Although technically a team-based racing experience, it matters not if you completely ignore your teammate: you’ll progress all the same. You can also interact with your race engineer for general tidbits of information as well as to find out where your nearest rival is in relation to you – a very nice feature indeed.
GRID features 12 locations including the real-world circuits of Brands Hatch, Indianapolis, Sepang and Silverstone. While this might seem like a small number, the game actually contains over 60 different circuit configurations which help to keep the game fresh even hours into the campaign.
Wet weather is handled very well in GRID and is where the title arguably looks at its best. Rain cascades down at angles and collects on the screen and ground surfaces, whereas water spray is kicked up by cars ahead of you. The visual effect is very convincing at times and blasting your vehicle around rain-soaked circuits can be a challenge thanks to reduced grip levels.

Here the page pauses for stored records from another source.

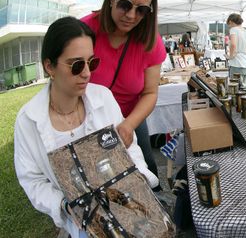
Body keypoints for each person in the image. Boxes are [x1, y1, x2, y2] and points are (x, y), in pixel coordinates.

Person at [14, 16, 159, 238]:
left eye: (92, 62)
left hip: (129, 209)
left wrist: (138, 182)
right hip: (84, 226)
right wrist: (64, 205)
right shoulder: (28, 121)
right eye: (76, 65)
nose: (87, 73)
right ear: (49, 66)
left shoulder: (104, 98)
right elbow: (32, 180)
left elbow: (130, 150)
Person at [81, 0, 166, 189]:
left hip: (130, 118)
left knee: (146, 169)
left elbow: (149, 93)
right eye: (125, 5)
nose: (131, 15)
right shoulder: (85, 29)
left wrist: (129, 125)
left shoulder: (151, 41)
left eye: (141, 10)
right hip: (89, 122)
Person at [226, 13, 246, 88]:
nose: (229, 26)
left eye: (229, 24)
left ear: (231, 21)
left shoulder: (233, 30)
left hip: (237, 63)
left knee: (235, 89)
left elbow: (233, 45)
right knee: (245, 89)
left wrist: (230, 56)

Unfortunately, the damage model in GRID leaves a lot to be desired. You can bash your car around a lot only to sustain seemingly no mechanical damage. On one occasion, we hit a trackside barrier jutting out at the exit of a tunnel which completely wrecked our car. Clearly, the damage model has to be better balanced.
Besides the career, GRID also offers a free play mode enabling you to take to any circuit in any car. The multiplayer options are limited to quick match and private match only: to say GRID’s multiplayer offerings are scant is understating it.
The multiplayer action plays out well for the most part, however, cars can defy physics and stutter in a chaotic manner: some tweaks to the net code is needed. When things do run smoothly, online races are chaotic and fun but it remains to be seen how populated the servers will be in a few week’s time given the paltry online offerings.
Although featuring a large single-player campaign, GRID feels fairly bare-bones thanks to a lack of variety in its events. Granted, the game features a wide array of vehicle types, however, these are not utilised well thanks to the absence of drifting battles, togue, multi-class racing, and any 24 hour Le Mans events found in the original GRID eleven years ago.
As a result, GRID feels like an experimental title, a game that is testing the waters for a fully fleshed out GRID sequel for next-generation perhaps. Either way, GRID fails to hit the heights of earlier titles in the series and is a game that will be forgotten about all too easily in the not so distant future. Consider GRID a 6.5 rounded up to a seven, best to wait for a sale before adding it to your collection.
- Fun handling with assists on
- Varied vehicle selection
- Lack of event types
- Underwhelming visuals
- No race music
- Poor mechanical damage system
Lacking in variety in events and despite a wide array of vehicle types the absence of drifting battles, togue, multi-class racing, and any 24 hour Le Mans hold GRID back despite so much potential. GRID fails to establish an identity of its own nor hit the heights of earlier titles in the series. Ultimately it results in a game that will be forgotten about all too easily in the not so distant future. Consider GRID a 6.5 rounded up to a seven, best to wait for a sale before adding it to your collection.